Sharapova consuma su venganza y jugará la final
Sharapova jugará la final del Abierto de Australia tras deshacerse de Petra Kvitova en semifinales, por 6-2, 3-6 y 6-4, en un partido vibrante lleno de tensión
Con más corazón que tenis. Así es como podemos resumir el partido que ha brindado a Maria Sharapova la posibilidad de volver a disputar una final de Gran Slam. La reedición de la final de Wimbledon del pasado año se ha saldado con resultado contrario al de entonces: 6-2, 3-6 y 6-4 para la tenista rusa.
El devenir del encuentro ha venido marcado por la tensión que se respiraba en cada punto. No ha sido un partido caracterizado por su alto nivel tenístico, más allá de espontáneas pinceladas de calidad por parte de ambas tenistas, sino más bien por la batalla psicológica que Kvitova y Sharapova han mantenido a lo largo de las dos horas y cuarto que ha durado.
Esos nervios no tardaron en hacer acto de presencia. Ya en el tercer juego, Kvitova entregó su servicio con una doble falta y un fallo inexplicable, un regalo que tendría su réplica en el juego siguiente, por parte de Sharapova.
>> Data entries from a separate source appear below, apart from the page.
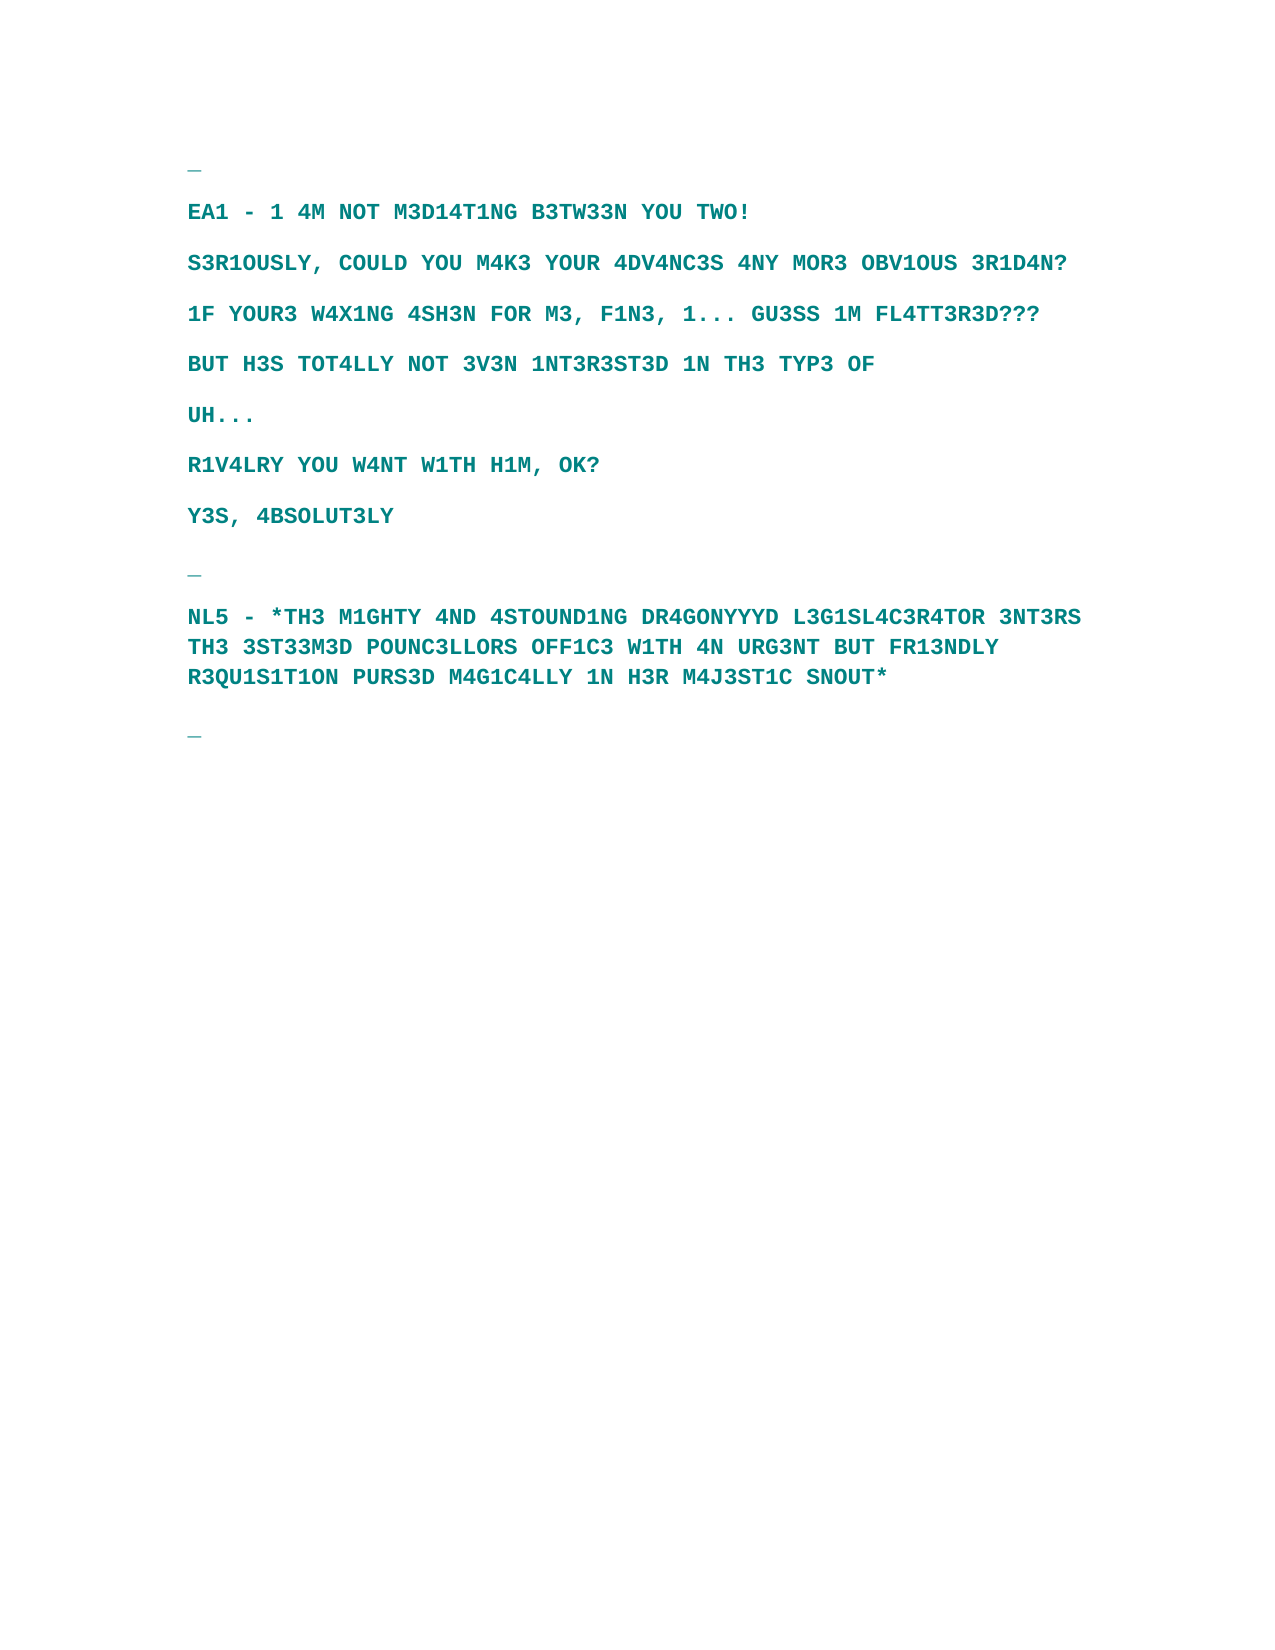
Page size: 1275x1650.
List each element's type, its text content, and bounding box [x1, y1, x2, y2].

text _ [187, 150, 1087, 176]
text EA1 - 1 4M NOT M3D14T1NG B3TW33N YOU TWO! [187, 201, 1087, 227]
text _ [187, 555, 1087, 581]
text 1F YOUR3 W4X1NG 4SH3N FOR M3, F1N3, 1... GU3SS 1M FL4TT3R3D??? [187, 302, 1087, 328]
text Y3S, 4BSOLUT3LY [187, 504, 1087, 530]
text UH... [187, 403, 1087, 429]
text _ [187, 716, 1087, 742]
text R1V4LRY YOU W4NT W1TH H1M, OK? [187, 454, 1087, 480]
text NL5 - *TH3 M1GHTY 4ND 4STOUND1NG DR4GONYYYD L3G1SL4C3R4TOR 3NT3RS TH3 3ST33M3D POUNC3LLORS OFF1C3 W1TH 4N URG3NT BUT FR13NDLY R3QU1S1T1ON PURS3D M4G1C4LLY 1N H3R M4J3ST1C SNOUT* [187, 606, 1087, 691]
text S3R1OUSLY, COULD YOU M4K3 YOUR 4DV4NC3S 4NY MOR3 OBV1OUS 3R1D4N? [187, 251, 1087, 277]
text BUT H3S TOT4LLY NOT 3V3N 1NT3R3ST3D 1N TH3 TYP3 OF [187, 352, 1087, 378]
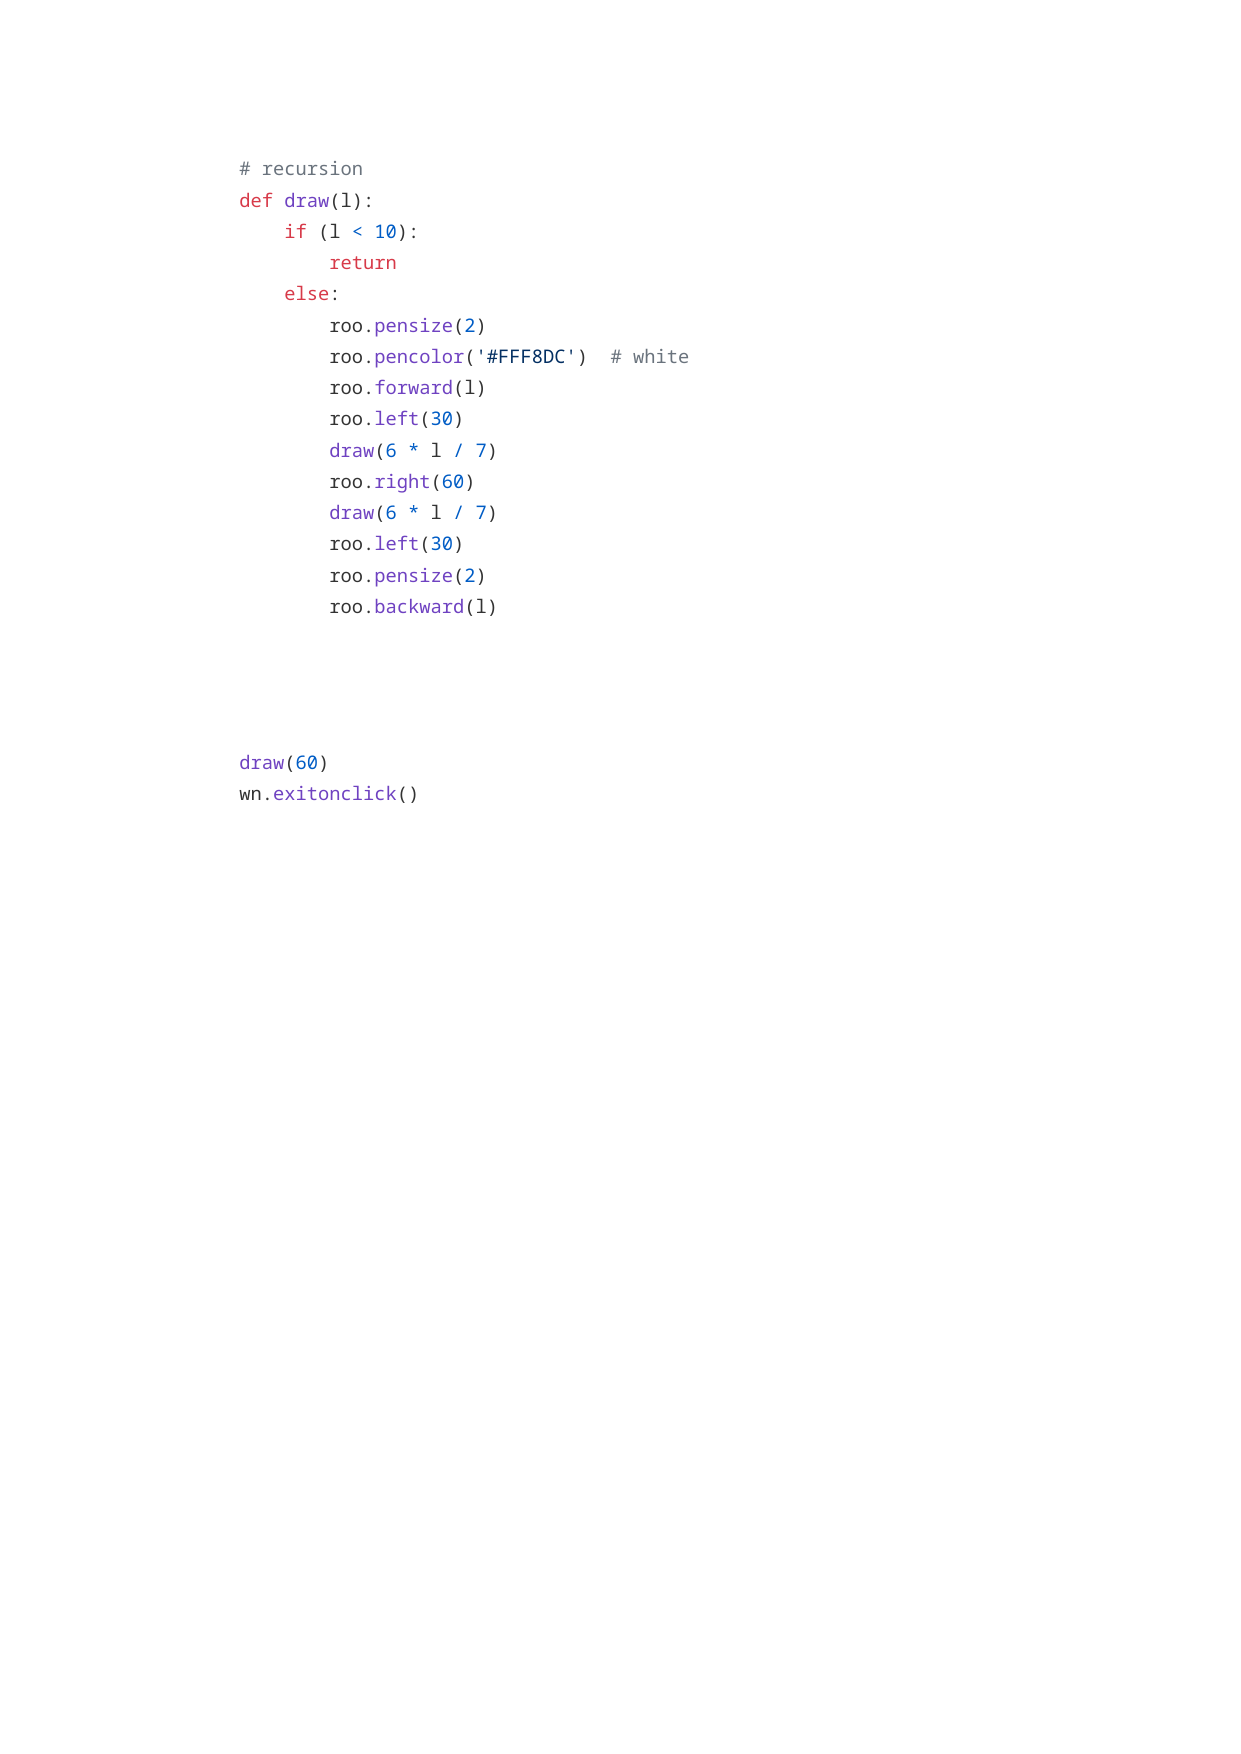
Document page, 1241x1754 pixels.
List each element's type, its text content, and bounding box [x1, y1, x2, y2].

Con empate a 2, nuevamente la rusa consigue romper el saque de su rival y desde entonces tomaría la iniciativa en el primer set, mostrándose más segura que Kvitova, cuyo juego distaba mucho del que nos tiene acostumbrados a ver, con numerosos errores no forzados y un bajo porcentaje de primeros servicios.
Un porcentaje que cambió en el segundo set y fue la clave para que cambiara con ello el rumbo del partido. Kvitova se mostró mucho más segura y firme con sus primeros servicios. Por el contrario, Sharapova dejó en evidencia que uno de sus grandes problemas siguen siendo las dobles faltas (cometió 10 en el partido), y con una muestra de ellas cedió su saque para poner a su rival con ventaja de 2-0, que convertiría en 3-0 en el juego siguiente.
Desde ese momento, con todo a favor de la checa, la siberiana se amarró al set contra viento y marea, manteniendo con mucho sufrimiento su servicio, ante una Kvitova que ofrecía su mejor versión en el partido. Pero la checa no dio ninguna opción a Sharapova de recuperar el break de desventaja y terminó adjudicándose la segunda manga por 6 juegos a 3, para igualar el encuentro. Prueba de la firmeza de Petra con su saque fueron los dos últimos juegos del set al servicio, en los que la rusa no supo responder y la checa se los anotó en blanco, ambos.
Con el inicio del tercer set, se acentuó la contienda psicológica, en la que ambas tenistas parecían retarse a la hora gritar celebrando puntos. Kvitova tomó ventaja, pero nuevamente no tardaría en esfumarse. Las dobles faltas se sucedían por parte de ambas tenistas en puntos decisivos. Sharapova pudo llevarse con mucho esfuerzo el quinto juego, para romper con la inercia de las roturas y establecer el 3 a 2, aunque la rusa sufría más que su rival para mantener su servicio, pero se resistía a entregarlo a pesar de las constantes dobles faltas y errores no forzados. El séptimo juego fue especialmente largo y duro, pero terminó cayendo del lado de Masha, algo que Kvitova pareció pagar anímicamente, después de haber tenido varias opciones de rotura desaprovechadas.
Todo parecía indicar que la jugadora que rompiera el saque de su rival terminaría llevándose el partido y así sucedió. Sharapova tuvo que tirar de casta para remontar un 0-30 cuando sacaba con empate a 4, y finalmente impuso su mayor experiencia en el momento más crucial del partido. Kvitova, nerviosa y tocada anímicamente, puso las cosas fáciles a su rival en el que fue el último juego del partido, que terminó adjudicándose la rusa estableciendo el 6-4 definitivo en el marcador.
Sharapova estará en la final, donde se verá las caras con la bielorrusa Victoria Azarenka, que eliminó a la vigente campeona, Kim Clijsters, y tendrá la oportunidad de reeditar el triunfo que cosechó en 2008 en Melbourne. En aquella ocasión su víctima fue Ana Ivanovic.
La madrugada del viernes al sábado será testigo de una gran batalla entre dos mujeres, de estilos muy parejos, por el primer Gran Slam de la temporada y por ocupar el trono de la WTA, vacante tras la eliminación prematura de Wozniacki en cuartos de final.